[Your goal] Extract the passage of the speaker verification guide starting with "Alternatively, you can" and going on through "response = requests.get(polling_url)", copying it word for word.

[Document passage]
Speaker Verification
We are going to do speaker verification. This means we want to verify that a speaker in an audio recording is the same person as they claim to be. We already have an audio recording with the voice of John Doe. Now, we want to verify that it's John Doe speaking in another audio recording. This article describes how you can achieve that using our software.
The process of verification consists of voiceprint extraction and voiceprint comparison. Both steps are explained in the following sections.
Attached, you will find a ZIP file named recordings.zip
containing two mono-channel audio files – john_doe.wav
and unknown.wav
,
which will be used as examples throughout the guide.
Please note, at the end of this guide, we provide a full Python code example that encapsulates all the steps discussed. This should offer a comprehensive understanding and an actionable guide on implementing speaker verification in your own projects.
Environment setup
We are using Python 3.9
and Python library requests 2.27
in this example.
You can install the requests
library with pip
as follows:
pip install requests~=2.27
Then, you can import the following libraries (time
is built-in):
import time
import requests
Voiceprint extraction
In order to trigger voiceprint extraction for a single audio file, you should
start by sending a POST
request to
/api/technology/speaker-identification-voiceprint-extraction
as follows:
with open("john_doe.wav", mode="rb") as file:
files = {"file": file}
# Replace <speech-platform-server> with the actual server address
response = requests.post(
"https://<speech-platform-server>/api/technology/speaker-identification-voiceprint-extraction",
files=files,
)
response.raise_for_status()
If the task was successfully accepted, 202 code will be returned together with a
unique task ID
in the response body. The task isn't immediately processed, but
only scheduled for processing. You can check the current task status whilst
polling for the result.
The URL for polling the result is returned in the X-Location
header.
Alternatively, you can assemble the polling URL on your own by appending a slash
(/
) and task ID
to the initial voiceprint extraction URL.
polling_url = response.headers["x-location"]
counter = 0
while counter < 100:
response = requests.get(polling_url)
response.raise_for_status()
data = response.json()
task_status = data["task"]["state"]
if task_status in ["done", "failed", "rejected"]:
break
counter += 1
time.sleep(5)

[Dataset extract]
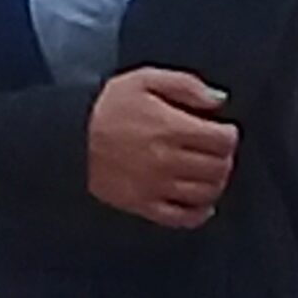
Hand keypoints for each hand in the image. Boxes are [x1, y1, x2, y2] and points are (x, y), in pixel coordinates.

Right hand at [86, 67, 238, 229]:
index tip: (223, 130)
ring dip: (215, 182)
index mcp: (170, 127)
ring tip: (209, 171)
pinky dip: (199, 213)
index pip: (222, 140)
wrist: (69, 136)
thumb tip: (218, 101)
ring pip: (206, 193)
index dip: (228, 134)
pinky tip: (202, 203)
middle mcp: (167, 160)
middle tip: (216, 150)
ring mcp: (156, 186)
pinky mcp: (144, 205)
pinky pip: (181, 218)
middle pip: (218, 167)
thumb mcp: (145, 80)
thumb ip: (186, 86)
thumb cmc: (107, 106)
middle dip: (224, 157)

[Solution for this task]
Alternatively, you can assemble the polling URL on your own by appending a slash
(/
) and task ID
to the initial voiceprint extraction URL.
polling_url = response.headers["x-location"]
counter = 0
while counter < 100:
response = requests.get(polling_url)